> Input records

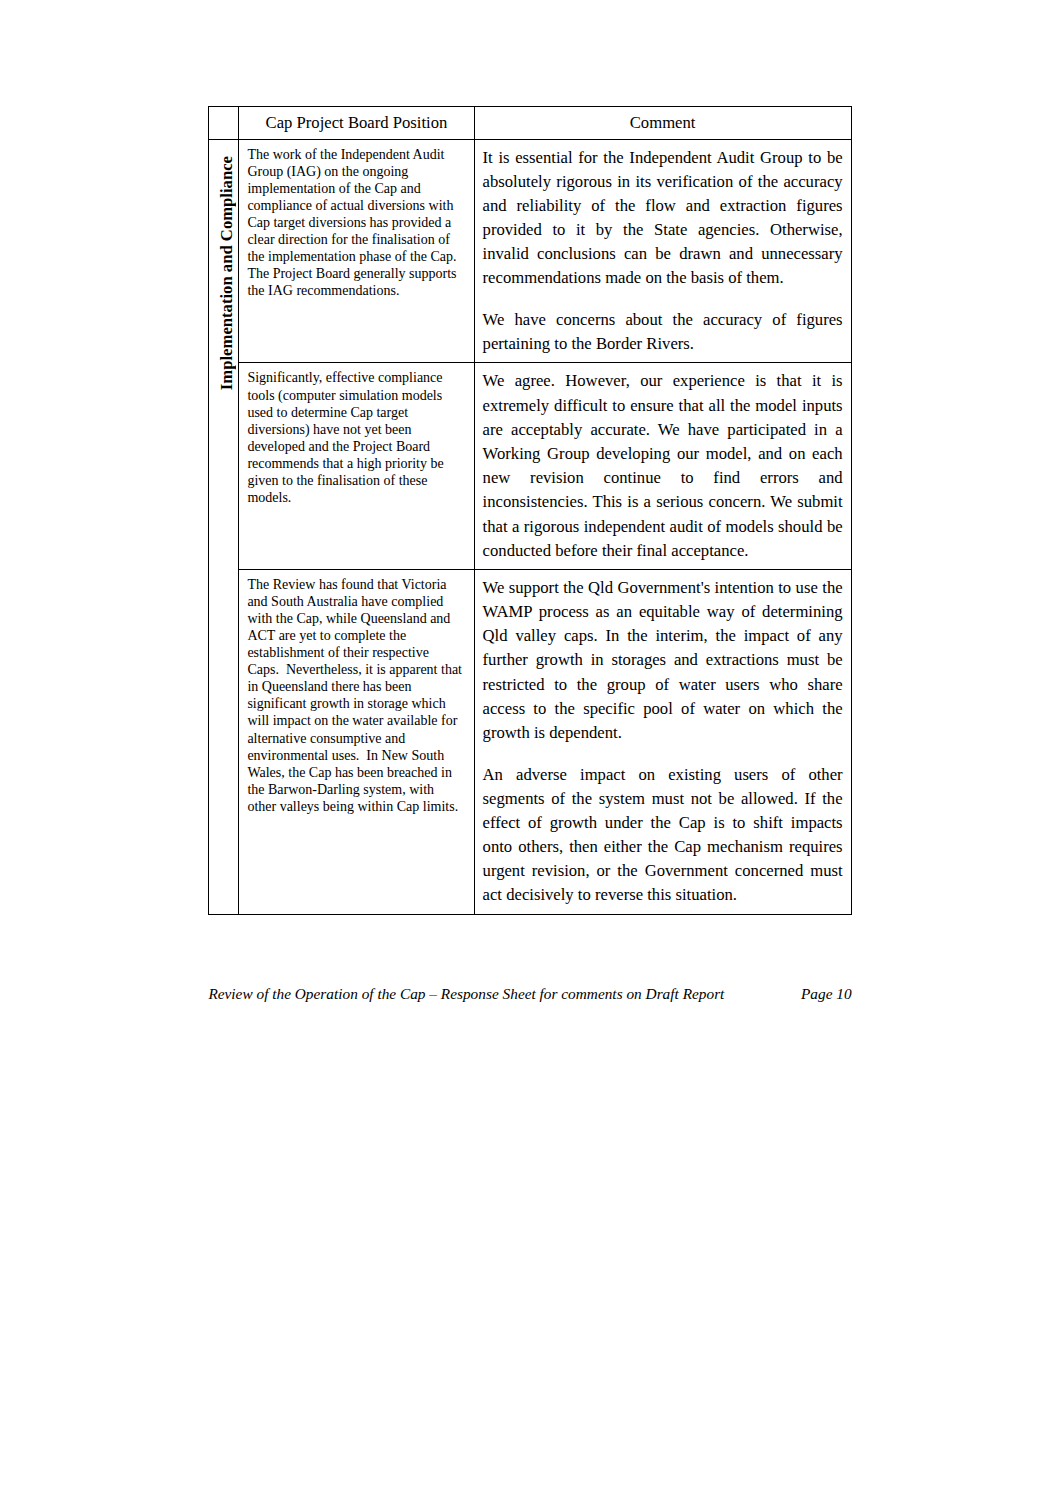| | Cap Project Board Position | Comment |
| --- | --- | --- |
| Implementation and Compliance | The work of the Independent Audit Group (IAG) on the ongoing implementation of the Cap and compliance of actual diversions with Cap target diversions has provided a clear direction for the finalisation of the implementation phase of the Cap. The Project Board generally supports the IAG recommendations. | It is essential for the Independent Audit Group to be absolutely rigorous in its verification of the accuracy and reliability of the flow and extraction figures provided to it by the State agencies. Otherwise, invalid conclusions can be drawn and unnecessary recommendations made on the basis of them. We have concerns about the accuracy of figures pertaining to the Border Rivers. |
| Significantly, effective compliance tools (computer simulation models used to determine Cap target diversions) have not yet been developed and the Project Board recommends that a high priority be given to the finalisation of these models. | We agree. However, our experience is that it is extremely difficult to ensure that all the model inputs are acceptably accurate. We have participated in a Working Group developing our model, and on each new revision continue to find errors and inconsistencies. This is a serious concern. We submit that a rigorous independent audit of models should be conducted before their final acceptance. |
| The Review has found that Victoria and South Australia have complied with the Cap, while Queensland and ACT are yet to complete the establishment of their respective Caps. Nevertheless, it is apparent that in Queensland there has been significant growth in storage which will impact on the water available for alternative consumptive and environmental uses. In New South Wales, the Cap has been breached in the Barwon-Darling system, with other valleys being within Cap limits. | We support the Qld Government's intention to use the WAMP process as an equitable way of determining Qld valley caps. In the interim, the impact of any further growth in storages and extractions must be restricted to the group of water users who share access to the specific pool of water on which the growth is dependent. An adverse impact on existing users of other segments of the system must not be allowed. If the effect of growth under the Cap is to shift impacts onto others, then either the Cap mechanism requires urgent revision, or the Government concerned must act decisively to reverse this situation. |
Review of the Operation of the Cap – Response Sheet for comments on Draft Report Page 10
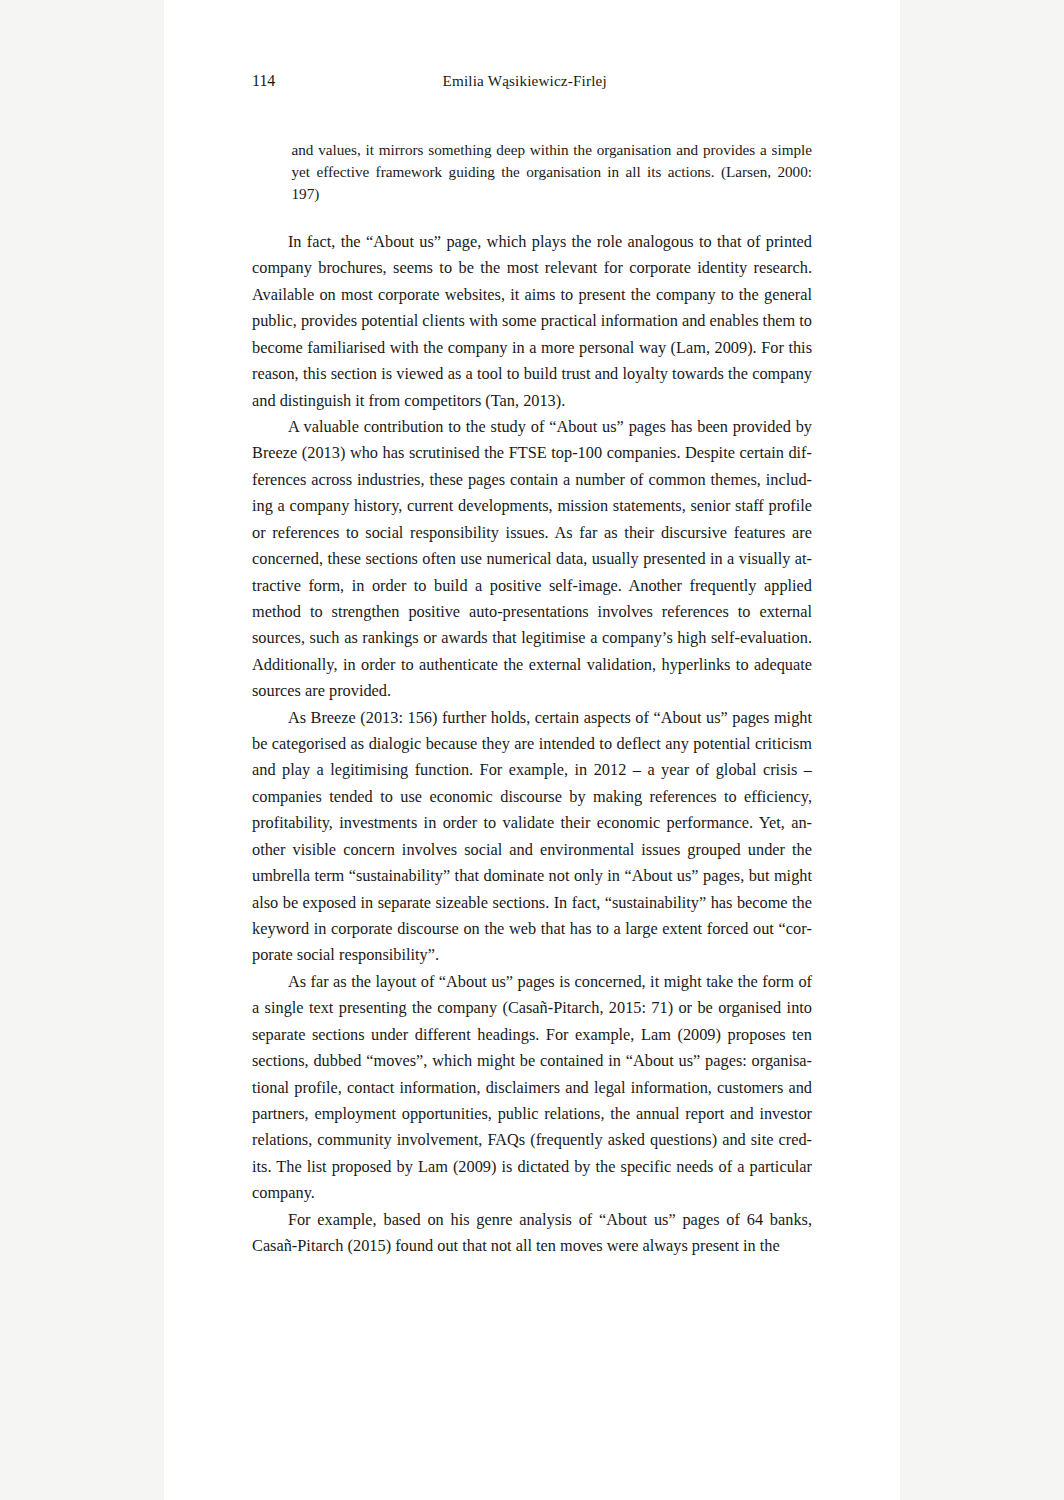114 Emilia Wąsikiewicz-Firlej
and values, it mirrors something deep within the organisation and provides a simple yet effective framework guiding the organisation in all its actions. (Larsen, 2000: 197)
In fact, the “About us” page, which plays the role analogous to that of printed company brochures, seems to be the most relevant for corporate identity research. Available on most corporate websites, it aims to present the company to the general public, provides potential clients with some practical information and enables them to become familiarised with the company in a more personal way (Lam, 2009). For this reason, this section is viewed as a tool to build trust and loyalty towards the company and distinguish it from competitors (Tan, 2013).
A valuable contribution to the study of “About us” pages has been provided by Breeze (2013) who has scrutinised the FTSE top-100 companies. Despite certain differences across industries, these pages contain a number of common themes, including a company history, current developments, mission statements, senior staff profile or references to social responsibility issues. As far as their discursive features are concerned, these sections often use numerical data, usually presented in a visually attractive form, in order to build a positive self-image. Another frequently applied method to strengthen positive auto-presentations involves references to external sources, such as rankings or awards that legitimise a company’s high self-evaluation. Additionally, in order to authenticate the external validation, hyperlinks to adequate sources are provided.
As Breeze (2013: 156) further holds, certain aspects of “About us” pages might be categorised as dialogic because they are intended to deflect any potential criticism and play a legitimising function. For example, in 2012 – a year of global crisis – companies tended to use economic discourse by making references to efficiency, profitability, investments in order to validate their economic performance. Yet, another visible concern involves social and environmental issues grouped under the umbrella term “sustainability” that dominate not only in “About us” pages, but might also be exposed in separate sizeable sections. In fact, “sustainability” has become the keyword in corporate discourse on the web that has to a large extent forced out “corporate social responsibility”.
As far as the layout of “About us” pages is concerned, it might take the form of a single text presenting the company (Casañ-Pitarch, 2015: 71) or be organised into separate sections under different headings. For example, Lam (2009) proposes ten sections, dubbed “moves”, which might be contained in “About us” pages: organisational profile, contact information, disclaimers and legal information, customers and partners, employment opportunities, public relations, the annual report and investor relations, community involvement, FAQs (frequently asked questions) and site credits. The list proposed by Lam (2009) is dictated by the specific needs of a particular company.
For example, based on his genre analysis of “About us” pages of 64 banks, Casañ-Pitarch (2015) found out that not all ten moves were always present in the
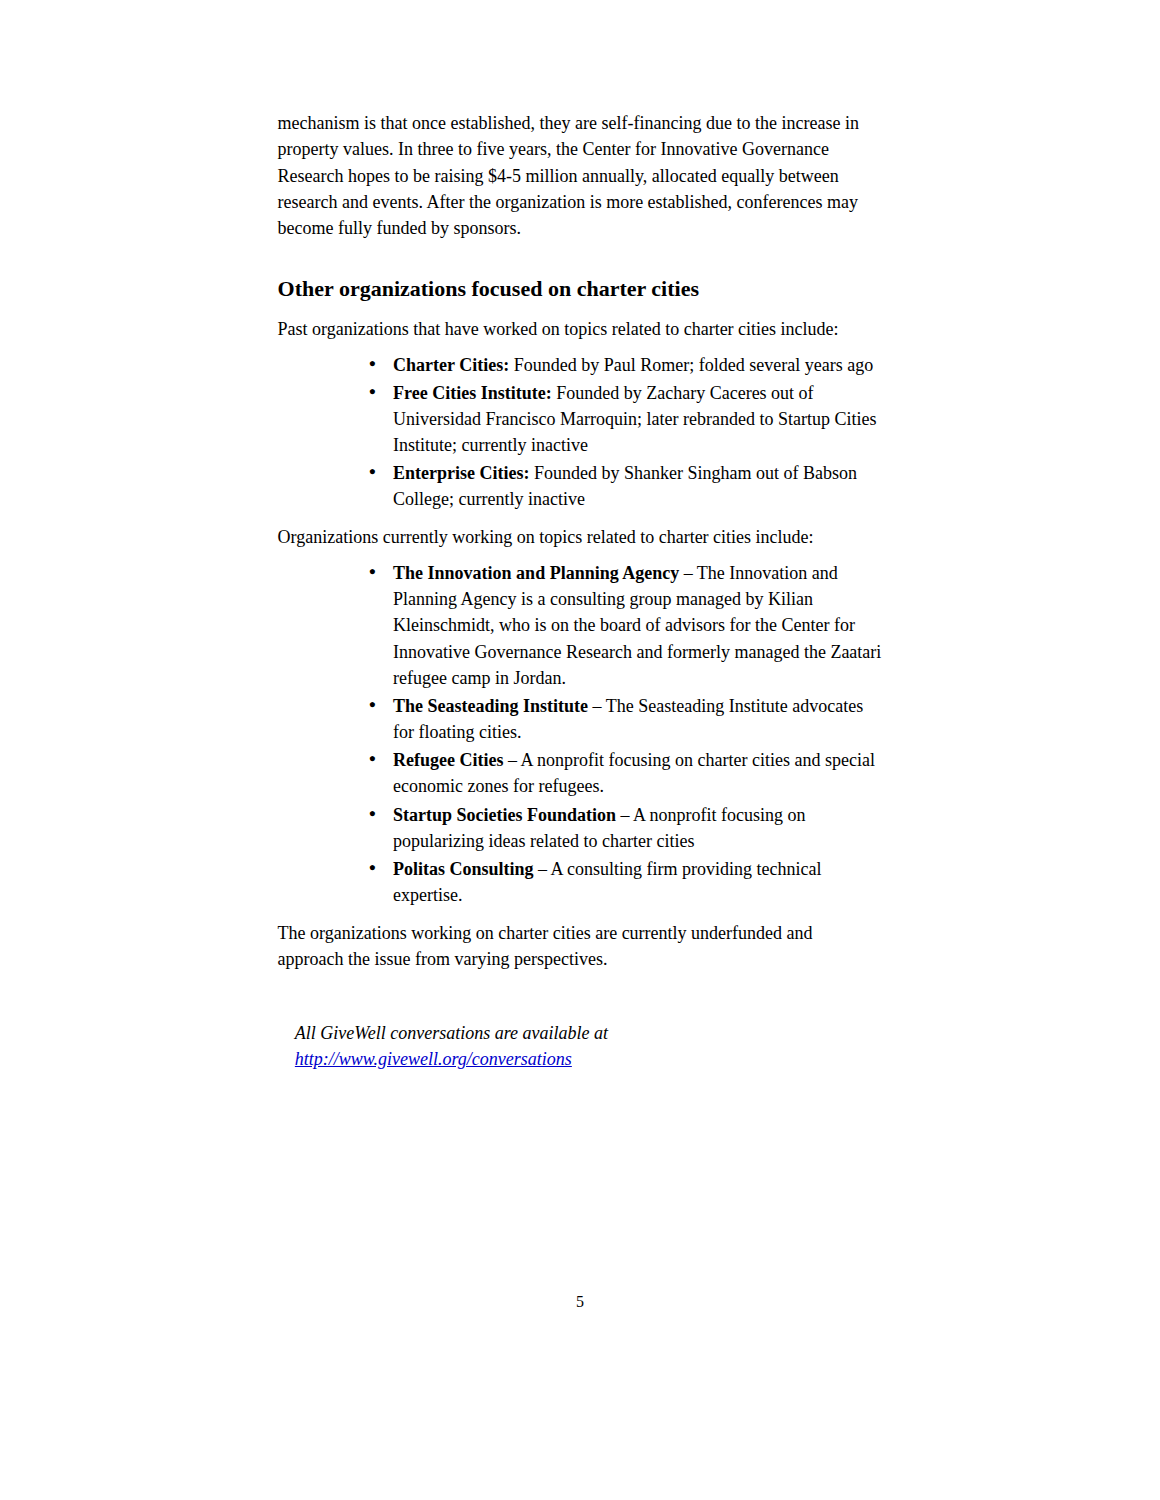mechanism is that once established, they are self-financing due to the increase in property values. In three to five years, the Center for Innovative Governance Research hopes to be raising $4-5 million annually, allocated equally between research and events. After the organization is more established, conferences may become fully funded by sponsors.
Other organizations focused on charter cities
Past organizations that have worked on topics related to charter cities include:
Charter Cities: Founded by Paul Romer; folded several years ago
Free Cities Institute: Founded by Zachary Caceres out of Universidad Francisco Marroquin; later rebranded to Startup Cities Institute; currently inactive
Enterprise Cities: Founded by Shanker Singham out of Babson College; currently inactive
Organizations currently working on topics related to charter cities include:
The Innovation and Planning Agency – The Innovation and Planning Agency is a consulting group managed by Kilian Kleinschmidt, who is on the board of advisors for the Center for Innovative Governance Research and formerly managed the Zaatari refugee camp in Jordan.
The Seasteading Institute – The Seasteading Institute advocates for floating cities.
Refugee Cities – A nonprofit focusing on charter cities and special economic zones for refugees.
Startup Societies Foundation – A nonprofit focusing on popularizing ideas related to charter cities
Politas Consulting – A consulting firm providing technical expertise.
The organizations working on charter cities are currently underfunded and approach the issue from varying perspectives.
All GiveWell conversations are available at http://www.givewell.org/conversations
5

> What is being asked
Would you retype exactly the lines above, from the line with "Past organizations that" to the line with "Enterprise Cities: Founded", with both end lines kept and nothing more?

> Completed task
Past organizations that have worked on topics related to charter cities include:
Charter Cities: Founded by Paul Romer; folded several years ago
Free Cities Institute: Founded by Zachary Caceres out of Universidad Francisco Marroquin; later rebranded to Startup Cities Institute; currently inactive
Enterprise Cities: Founded by Shanker Singham out of Babson College; currently inactive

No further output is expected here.